(Exercise text)
● ● ●

Bacchus Grant from Raleigh, NC

Jonathan Zittrain made a good point but he also should realize how things work with jailbreaking. I dont believe that he fully understands what it is. Although you are opening the device up for more possibilities there are things that you are not able to do after a jailbreak. One being run on Verizon's network.

Nov. 09 2010 05:18 PM
Terrence Moore from Silver Spring, MD

Jonathan Zittrain of Harvard’s Berkman Center for Internet & Society sounds clueless. People aren't jailbreaking their phone to run on Verizon's network because they'd need a different chip. They jailbreak to tether or create a wifi spot or to use flash or use a rogue app. Even with T-mobile there would be issues with using data in a jailbroken iphone. He's just completely clueless, yet OTM never challenged him on anything he said.

I guess the lesson here is that OTM doesn't fact check their own stories.

Aug. 12 2010 06:31 PM
Alan from Seattle

Maybe Mr. Zittrain should listen to the "This American Life" segment on the myth of the company started in a garage. Or read the "Fast Company" article on corporate creation myths.

Aug. 05 2010 04:53 PM
Alan from Seattle

1. Without some serious hardware skills, the iPhone cannot be hacked or "unlocked" to run on the Verizon network. The wireless signaling used by the iPhone (GSM) is not compatible with Verizon's CDMA (I think) network. You could hack an iPhone and unlock it to work with T Mobile's network.

2. Apple is not trying to create a "squeaky clean" environment and Steve Jobs does not personally approve or reject each app for the App Store.

Last weekend, I pointed someone to a few apps for finding strip clubs. Yes, there are apps for that.

Apple gets about 15000 apps submitted for review each week. An individual reviews the app based on Apple's guidelines and makes the accept/reject decision depending on whether he/she thinks it meets the guidelines. Steve Jobs usually does not make that decision.

● ● ●

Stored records
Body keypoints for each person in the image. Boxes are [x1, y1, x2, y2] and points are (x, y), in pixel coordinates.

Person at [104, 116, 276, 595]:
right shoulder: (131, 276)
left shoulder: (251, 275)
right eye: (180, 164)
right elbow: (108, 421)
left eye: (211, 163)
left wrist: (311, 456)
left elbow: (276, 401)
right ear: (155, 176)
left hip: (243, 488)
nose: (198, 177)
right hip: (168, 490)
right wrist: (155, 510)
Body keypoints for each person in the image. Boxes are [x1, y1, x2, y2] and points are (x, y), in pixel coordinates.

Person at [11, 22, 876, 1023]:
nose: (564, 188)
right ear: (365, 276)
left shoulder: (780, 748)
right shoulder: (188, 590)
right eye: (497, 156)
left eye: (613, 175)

● ● ●

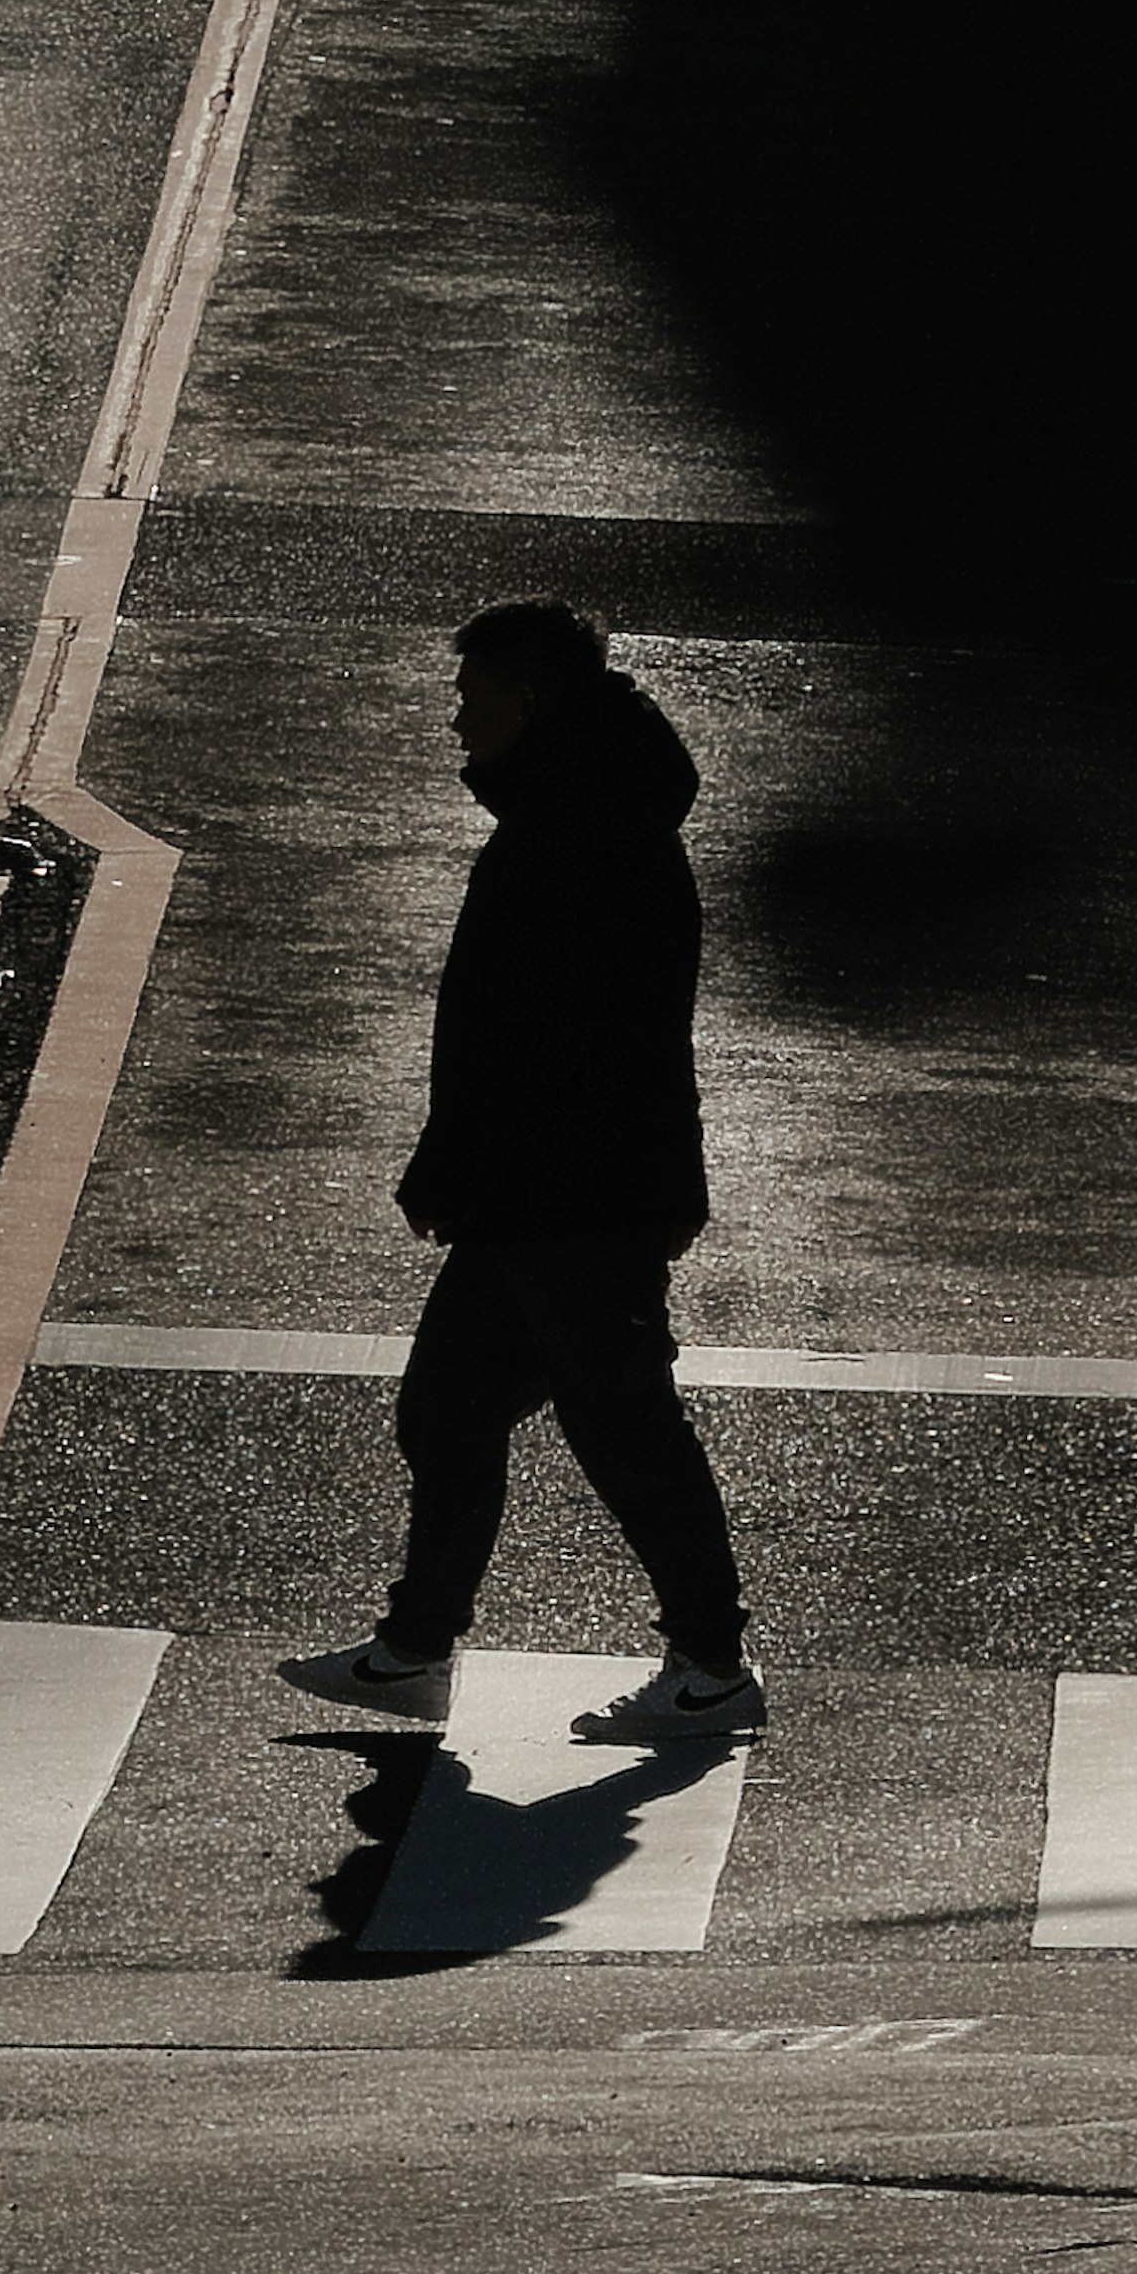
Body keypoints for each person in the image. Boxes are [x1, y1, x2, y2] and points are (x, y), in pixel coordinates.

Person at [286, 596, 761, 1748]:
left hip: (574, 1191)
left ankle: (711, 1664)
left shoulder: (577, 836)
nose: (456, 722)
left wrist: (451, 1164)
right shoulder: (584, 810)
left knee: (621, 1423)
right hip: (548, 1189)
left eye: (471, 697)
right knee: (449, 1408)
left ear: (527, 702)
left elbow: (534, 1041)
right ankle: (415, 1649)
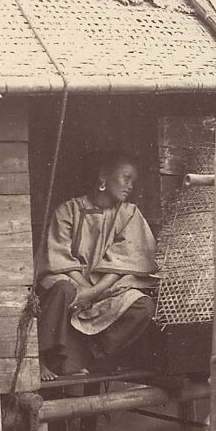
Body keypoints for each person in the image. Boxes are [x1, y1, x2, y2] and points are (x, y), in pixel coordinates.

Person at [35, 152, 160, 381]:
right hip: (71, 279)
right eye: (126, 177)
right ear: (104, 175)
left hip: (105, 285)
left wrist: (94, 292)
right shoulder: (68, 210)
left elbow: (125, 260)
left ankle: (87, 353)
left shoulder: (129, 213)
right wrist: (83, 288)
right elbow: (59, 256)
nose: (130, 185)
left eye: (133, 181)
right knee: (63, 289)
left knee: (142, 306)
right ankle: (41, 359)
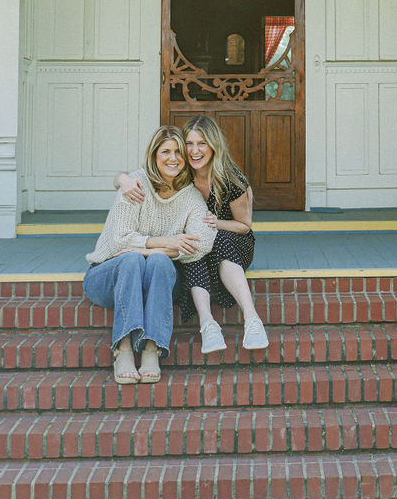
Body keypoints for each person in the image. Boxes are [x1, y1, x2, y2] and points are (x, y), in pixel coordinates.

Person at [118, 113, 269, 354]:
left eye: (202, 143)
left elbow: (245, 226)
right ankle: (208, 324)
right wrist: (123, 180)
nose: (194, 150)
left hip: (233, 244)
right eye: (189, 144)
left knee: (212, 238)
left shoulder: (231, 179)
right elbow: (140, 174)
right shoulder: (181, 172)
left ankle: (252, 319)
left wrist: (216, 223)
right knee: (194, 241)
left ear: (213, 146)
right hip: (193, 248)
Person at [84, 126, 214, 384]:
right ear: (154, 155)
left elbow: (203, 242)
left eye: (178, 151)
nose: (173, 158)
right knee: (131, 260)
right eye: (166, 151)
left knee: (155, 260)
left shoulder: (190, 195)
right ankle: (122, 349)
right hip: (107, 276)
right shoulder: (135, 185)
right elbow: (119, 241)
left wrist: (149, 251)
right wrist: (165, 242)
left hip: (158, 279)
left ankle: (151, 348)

● ● ●

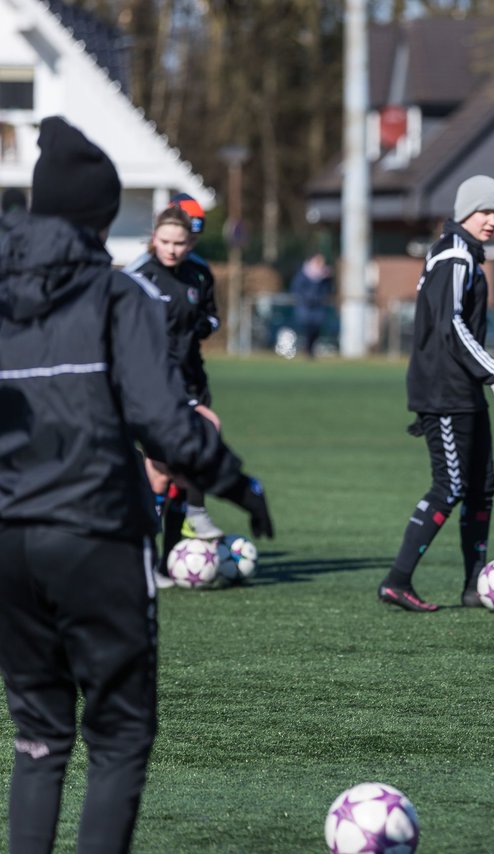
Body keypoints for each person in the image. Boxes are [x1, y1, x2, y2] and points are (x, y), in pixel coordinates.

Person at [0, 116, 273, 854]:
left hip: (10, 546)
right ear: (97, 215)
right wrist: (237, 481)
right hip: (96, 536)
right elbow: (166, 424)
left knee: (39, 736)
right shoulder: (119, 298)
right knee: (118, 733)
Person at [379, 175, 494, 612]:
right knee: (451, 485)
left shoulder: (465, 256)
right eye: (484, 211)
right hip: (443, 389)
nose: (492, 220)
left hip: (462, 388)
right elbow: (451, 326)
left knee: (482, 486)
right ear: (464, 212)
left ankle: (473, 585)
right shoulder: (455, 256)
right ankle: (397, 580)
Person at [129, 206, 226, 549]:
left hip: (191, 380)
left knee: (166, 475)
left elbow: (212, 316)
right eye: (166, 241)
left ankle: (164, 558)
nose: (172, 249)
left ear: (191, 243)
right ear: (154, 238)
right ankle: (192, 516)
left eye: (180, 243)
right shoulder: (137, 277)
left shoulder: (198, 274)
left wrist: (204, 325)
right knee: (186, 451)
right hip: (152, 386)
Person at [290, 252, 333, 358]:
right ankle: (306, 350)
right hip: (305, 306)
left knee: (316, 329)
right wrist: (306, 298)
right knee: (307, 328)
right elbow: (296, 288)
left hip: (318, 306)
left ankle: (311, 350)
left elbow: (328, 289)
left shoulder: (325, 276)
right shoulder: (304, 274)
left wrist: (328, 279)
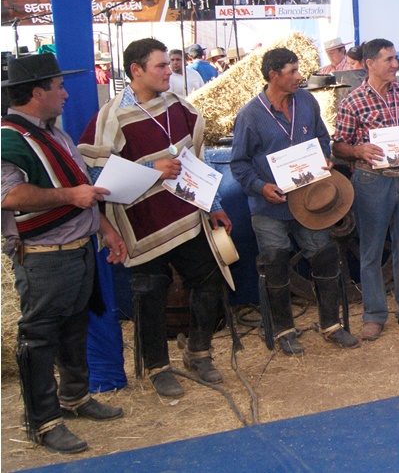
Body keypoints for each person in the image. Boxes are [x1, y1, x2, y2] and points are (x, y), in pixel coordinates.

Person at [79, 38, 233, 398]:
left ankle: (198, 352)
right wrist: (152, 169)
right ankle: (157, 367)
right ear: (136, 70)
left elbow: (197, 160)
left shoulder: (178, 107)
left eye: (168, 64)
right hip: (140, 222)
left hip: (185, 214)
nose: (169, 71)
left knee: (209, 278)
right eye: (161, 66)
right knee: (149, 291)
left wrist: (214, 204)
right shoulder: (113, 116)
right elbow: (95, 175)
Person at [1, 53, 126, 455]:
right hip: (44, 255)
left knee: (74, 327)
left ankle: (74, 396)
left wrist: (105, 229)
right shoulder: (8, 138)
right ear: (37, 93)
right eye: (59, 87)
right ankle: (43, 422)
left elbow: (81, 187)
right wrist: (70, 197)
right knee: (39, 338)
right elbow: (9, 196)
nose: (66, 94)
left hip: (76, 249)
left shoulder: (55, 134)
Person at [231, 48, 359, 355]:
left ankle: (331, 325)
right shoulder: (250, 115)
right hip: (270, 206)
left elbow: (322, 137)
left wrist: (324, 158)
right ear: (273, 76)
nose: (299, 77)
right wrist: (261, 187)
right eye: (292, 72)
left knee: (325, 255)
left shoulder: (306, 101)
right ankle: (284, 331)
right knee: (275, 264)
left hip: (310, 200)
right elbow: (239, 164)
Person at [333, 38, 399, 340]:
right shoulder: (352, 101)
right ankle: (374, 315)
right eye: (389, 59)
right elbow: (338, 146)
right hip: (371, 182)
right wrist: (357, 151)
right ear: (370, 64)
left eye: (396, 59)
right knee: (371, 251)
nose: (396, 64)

● ● ●

Write out the listener comments on jailbreaking the iPhone in full, word for word.

(Completed task)
Bacchus Grant from Raleigh, NC

Jonathan Zittrain made a good point but he also should realize how things work with jailbreaking. I dont believe that he fully understands what it is. Although you are opening the device up for more possibilities there are things that you are not able to do after a jailbreak. One being run on Verizon's network.

Nov. 09 2010 05:18 PM
Terrence Moore from Silver Spring, MD

Jonathan Zittrain of Harvard’s Berkman Center for Internet & Society sounds clueless. People aren't jailbreaking their phone to run on Verizon's network because they'd need a different chip. They jailbreak to tether or create a wifi spot or to use flash or use a rogue app. Even with T-mobile there would be issues with using data in a jailbroken iphone. He's just completely clueless, yet OTM never challenged him on anything he said.

I guess the lesson here is that OTM doesn't fact check their own stories.

Aug. 12 2010 06:31 PM
Alan from Seattle

Maybe Mr. Zittrain should listen to the "This American Life" segment on the myth of the company started in a garage. Or read the "Fast Company" article on corporate creation myths.

Aug. 05 2010 04:53 PM
Alan from Seattle

1. Without some serious hardware skills, the iPhone cannot be hacked or "unlocked" to run on the Verizon network. The wireless signaling used by the iPhone (GSM) is not compatible with Verizon's CDMA (I think) network. You could hack an iPhone and unlock it to work with T Mobile's network.

2. Apple is not trying to create a "squeaky clean" environment and Steve Jobs does not personally approve or reject each app for the App Store.

Last weekend, I pointed someone to a few apps for finding strip clubs. Yes, there are apps for that.

Apple gets about 15000 apps submitted for review each week. An individual reviews the app based on Apple's guidelines and makes the accept/reject decision depending on whether he/she thinks it meets the guidelines. Steve Jobs usually does not make that decision.